FIG. 5 shows the experimental result of the ignition systems provided with four spark gaps, respectively. The line H shows the result of the ignition system according to the second embodiment of the present invention, of which spark gaps have a length of 0.25 mm, 0.35 mm, 0.45 mm, and 0.55 mm, respectively, the line D shows the result of the ignition system of which all spark gaps have an equal length of 0.4 mm and the line G shows the result of the ignition system wherein spark gaps having a length of 0.55 mm, 0.45 mm, 0.35 mm and 0.25 mm are arranged from the high voltage power source side towards the earth side in this order.

As is apparent from FIG. 5, necessary voltage of the spark ignition system of the present invention (line H) is smaller than that of the spark ignition system of which spark gaps has an equal length (line D). And the necessary voltage of the spark ignition system provided with spark gaps of which length gradually decreases from the high voltage power source side towards the earth side (line G) is much larger than that of the spark ignition system provided with spark gaps of which length is equal.

As described above, the present invention relates to a multi-gap spark ignition system provided with a plurality of spark gaps which are formed in series. And the present invention is characterized in that the length of the spark gaps is gradually increased from the high voltage power source side towards the earth side.

According to the present invention, necessary voltage can be decreased as compared with the conventional spark ignition system of which spark gaps have an equal length to one another.

The multi-gap spark ignition system of the present invention can be applied to the ignition system employing a screw type spark plug provided with two electrodes which are opposed to each other through a predetermined spark gap so as to be electrically insulated from each other.

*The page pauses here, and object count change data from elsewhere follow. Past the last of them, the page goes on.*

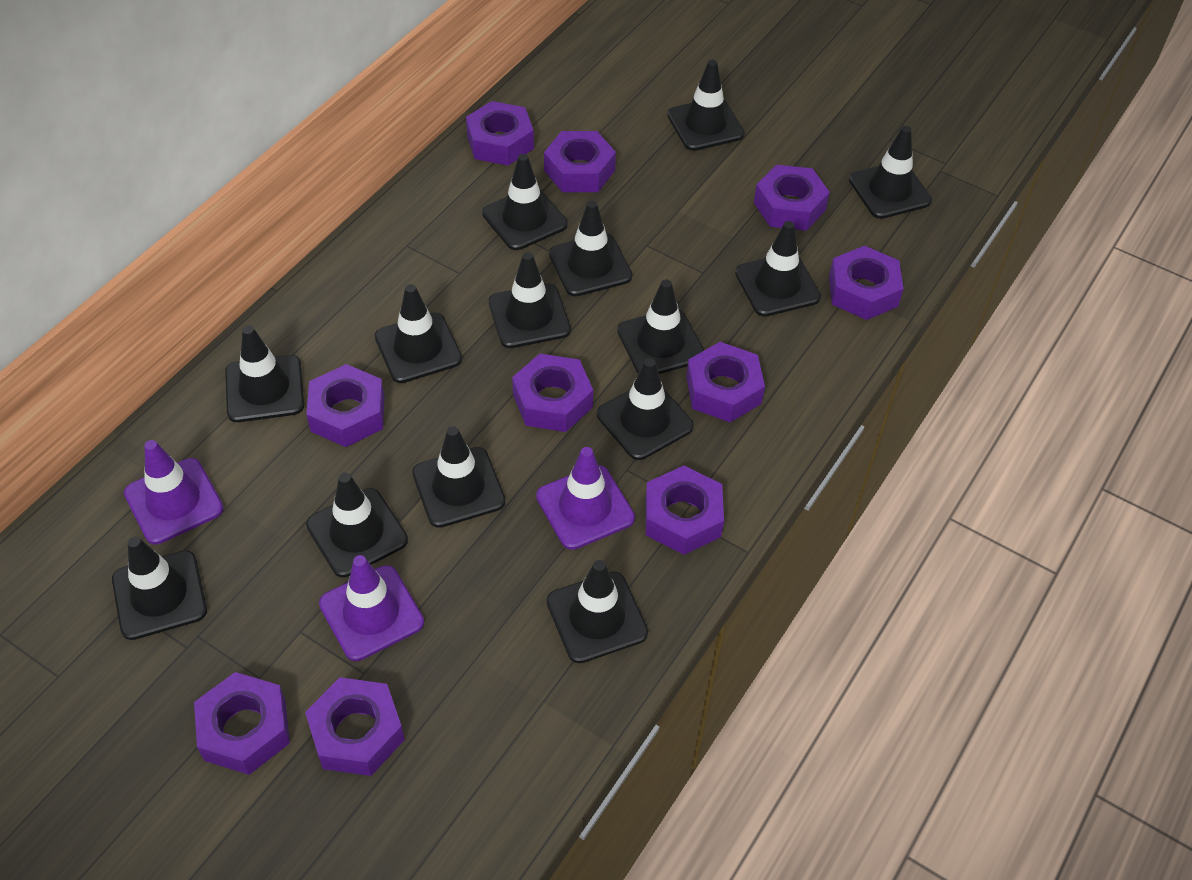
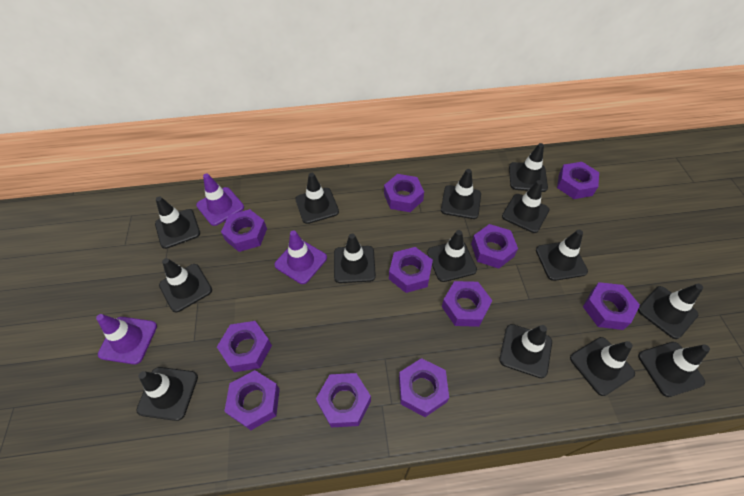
purple nut: 10 -> 11

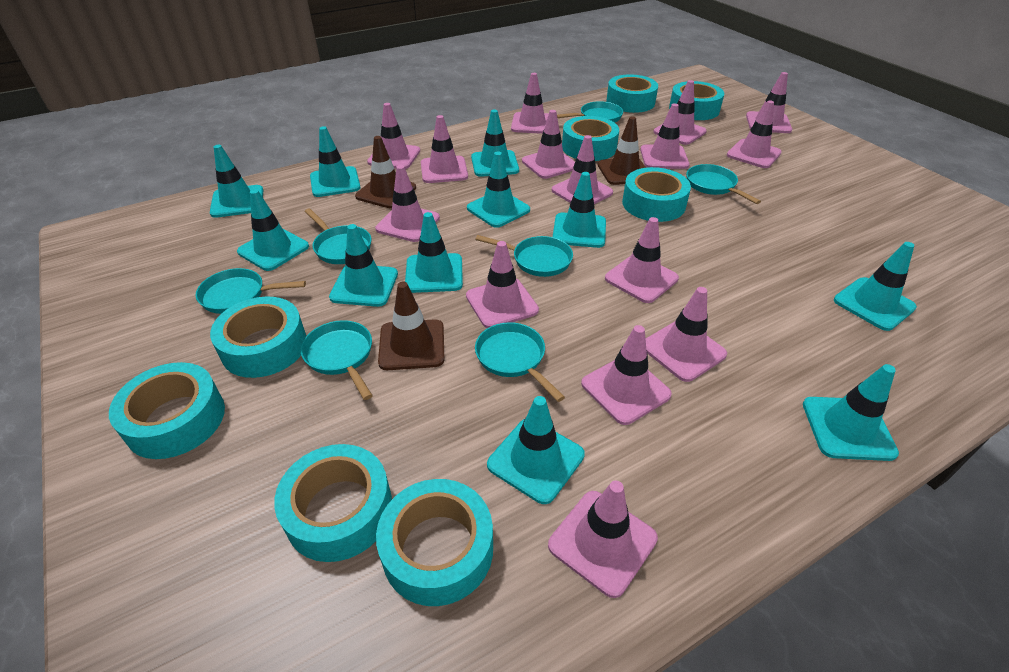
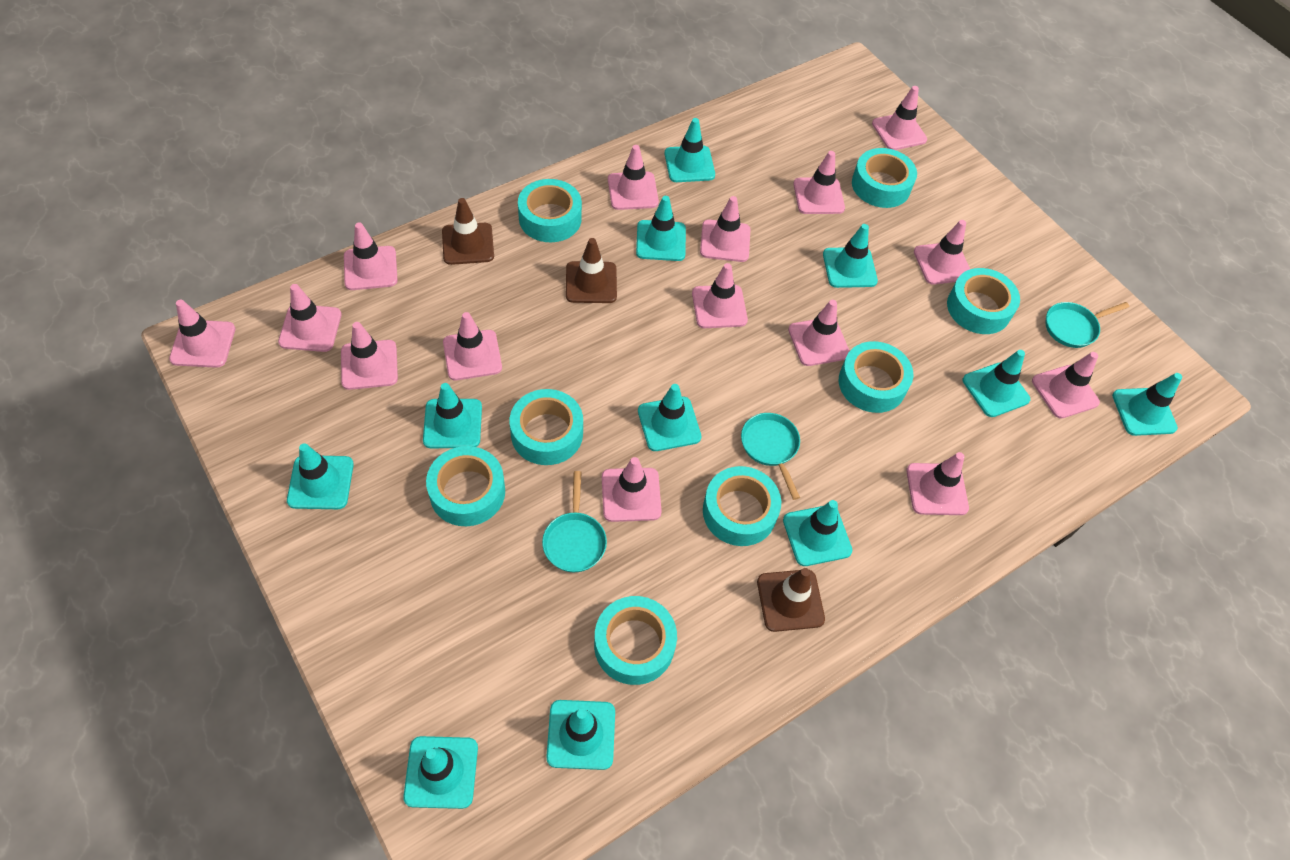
turquoise pan: 7 -> 3

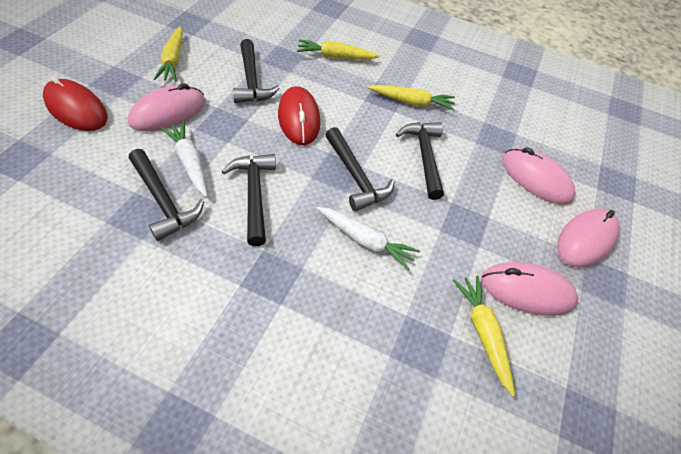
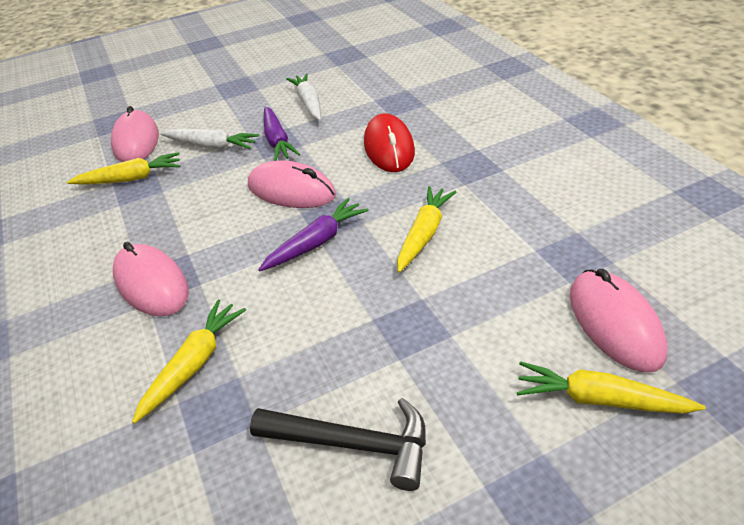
black hammer: 5 -> 1
purple carrot: 0 -> 2
red mouse: 2 -> 1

Having now fully described the invention, it will be apparent to one of ordinary skill in the art that many changes and modifications can be made thereto without departing from the spirit or scope of the invention as set forth herein.

Claims

1. A multi-gap spark ignition system to be installed in an internal combustion engine for igniting air-fuel mixture introduced therein, comprising:

a plurality of electrodes which are adapted to be installed in the wall defining a combustion chamber of the engine to form at least three spark gaps therebetween exposed to the chamber;

a high voltage power source which supplies an electric current to said plurality of electrodes for generating breakdown in said spark gaps;

said electrodes being composed of a high voltage electrode which is connected to said high voltage power source, an earth electrode which is earthed, and a plurality of intermediate electrodes which are positioned between said high voltage electrode and said earth electrode;

said electrodes projecting into said combustion chamber to form said spark gaps between two projecting ends of adjacent two electrodes with said electrodes being arranged in series through said spark gaps and said projecting ends being in the shape of the Letter L with said ends of adjacent electrodes being opposed;

said electrodes being buried within an insulating plate which is adapted to be interposed between a cylinder block and a cylinder head of the internal combustion engine;

said insulating plate being provided with a central hole to define one portion of the combustion chamber with one end of each electrode projecting into said hole; and

the length of said spark gaps gradually increasing from the high voltage power source side towards the earth side.